More than a year later, my husband has been rebaptized and we have both found forgiveness and a measure of joy. It was a difficult road, and it's far from over, but we have hope through the Atonement of our saviour. I know this hope can be yours too, no matter what path your marriage takes.

Hang in there! You are loved!"
posted at 15:15:48 on April 26, 2010 by Anonymous
Heartbreaking    
"My heart aches as I see the consequences in these situations. Crushed, I know exactly how you feel. Please know that you are not alone.

My husband’s decisions make it extremely hard to trust again…especially where children are involved. We have 3 beautiful children. One of the times my husband would utilize to view inappropriate material was when I would make a quick run to the store and leave him home with the kids. I use to save my grocery shopping until my husband would come home from work, then I could get a minute to myself. At that point in my life I believed my husband was the same Dad I saw when I was around him. Unfortunately, my husband and I have had to have conversations about what our children may have been exposed to while I was away. To my knowledge our children’s minds remain clean. My husband had NO intentions of putting our children in an unsafe environment…but Satan convinced him this behavior was only hurting himself. My heart breaks for my husband as he realizes my fears of leaving the kids at home with him are valid. I know he feels terrible…and I too feel terrible about it. I don’t want to hurt him, but I am a Mom…I must keep my children safe. I feel blessed that my husband understands this…it hurts him, but he sees my fears.
—————
- **Task instructions**:
1. According to the excerpted text, how many children does the writer of the second post have?
2. Rewrite the part of the excerpted text starting at "posted at 15:15:48" and ending at "are not alone.", replacing "consequences" with "effects".
3. Condense the paragraph of the excerpted text that begins "More than a year later" into a shorter version that keeps its main facts.
—————
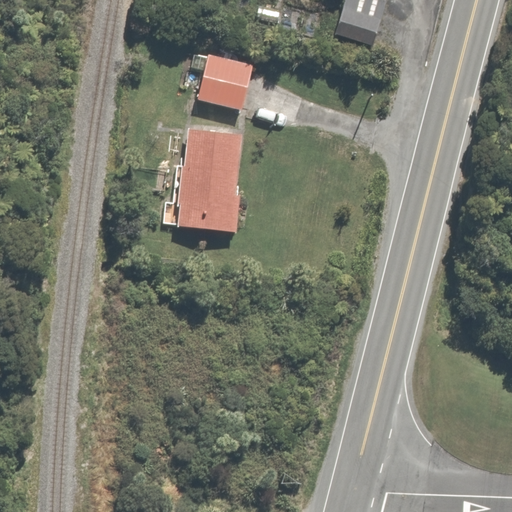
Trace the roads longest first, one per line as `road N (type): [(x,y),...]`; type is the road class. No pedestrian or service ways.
road 1 (primary): [(358,488),(478,0)]
road 2 (residential): [(358,488),(511,495)]
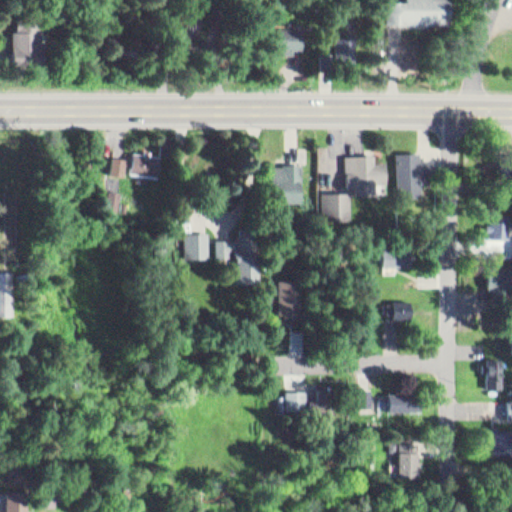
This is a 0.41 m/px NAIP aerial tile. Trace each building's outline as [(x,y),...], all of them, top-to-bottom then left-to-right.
[(387,0),(387,21),(449,22),(449,0),(387,0)] [(196,14),(188,37),(174,32),(182,9),(196,14)] [(17,15),(17,28),(13,28),(13,62),(41,61),(40,15),(17,15)] [(270,24),(271,47),(292,47),(292,43),(300,43),(300,28),(293,28),(292,23),(270,24)] [(335,32),(335,55),(358,55),(357,32),(335,32)] [(129,145),(126,166),(154,170),(157,149),(148,148),(149,143),(140,142),(140,147),(129,145)] [(397,148),(399,194),(423,193),(422,174),(435,174),(434,152),(419,153),(419,147),(397,148)] [(321,149),(374,148),(374,157),(388,157),(388,169),(370,170),(370,185),(355,185),(355,179),(332,179),(332,171),(321,171),(321,149)] [(511,148),(499,148),(499,166),(511,166),(511,148)] [(122,152),(119,170),(106,168),(108,150),(122,152)] [(270,159),(270,197),(297,197),(297,175),(303,175),(303,159),(270,159)] [(106,183),(102,203),(115,206),(118,185),(106,183)] [(320,187),(321,212),(351,211),(350,186),(320,187)] [(488,211),(488,233),(508,233),(508,211),(488,211)] [(180,227),(180,254),(205,254),(205,227),(180,227)] [(214,232),(214,256),(233,257),(233,279),(256,279),(256,248),(243,248),(243,232),(214,232)] [(383,244),(383,258),(407,258),(407,244),(383,244)] [(486,258),(486,285),(511,285),(511,258),(486,258)] [(0,266),(0,309),(11,309),(11,266),(0,266)] [(274,274),(274,309),(296,309),(296,274),(274,274)] [(390,292),(391,315),(413,314),(412,291),(390,292)] [(486,351),(486,366),(489,366),(489,380),(504,380),(505,351),(486,351)] [(284,383),(285,406),(329,405),(328,382),(284,383)] [(354,382),(354,401),(371,401),(371,382),(354,382)] [(386,383),(386,404),(408,404),(408,383),(386,383)] [(336,409),(336,387),(318,387),(318,409),(336,409)] [(511,400),(499,400),(499,419),(511,418),(511,400)] [(493,421),(493,453),(511,452),(511,424),(500,424),(500,421),(493,421)] [(397,436),(396,471),(416,471),(417,446),(412,446),(412,436),(397,436)] [(7,485),(7,511),(24,511),(24,484),(7,485)]
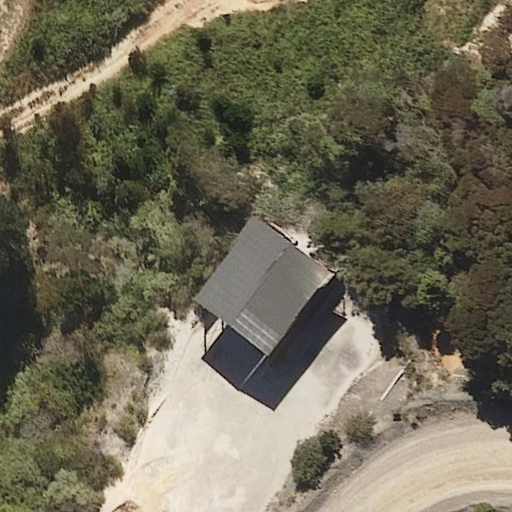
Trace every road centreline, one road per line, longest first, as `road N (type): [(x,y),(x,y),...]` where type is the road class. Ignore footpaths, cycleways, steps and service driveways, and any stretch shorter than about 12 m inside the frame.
road 1 (track): [(0,122),(113,61),(187,0)]
road 2 (track): [(226,327),(199,383),(200,511)]
road 3 (track): [(372,511),(418,477),(511,466)]
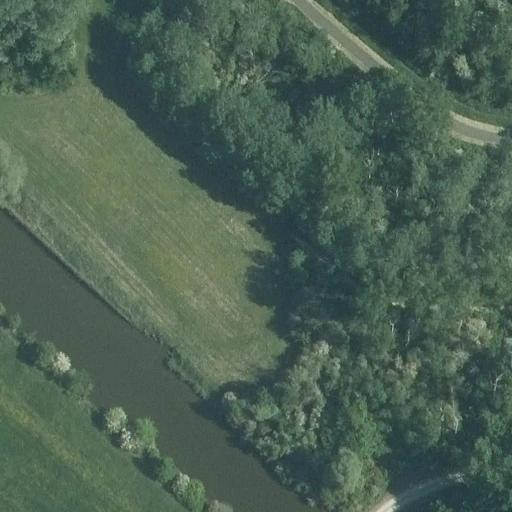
—————
- **Solution list**:
1. Three.

2.
posted at 15:15:48 on April 26, 2010 by Anonymous
Heartbreaking    
"My heart aches as I see the effects in these situations. Crushed, I know exactly how you feel. Please know that you are not alone.

3. More than a year on, the writer's husband has been rebaptized, and both have found forgiveness and some joy. The road has been hard and is not over, but they have hope through the Atonement, a hope the writer says others can have too, whatever path their marriage takes.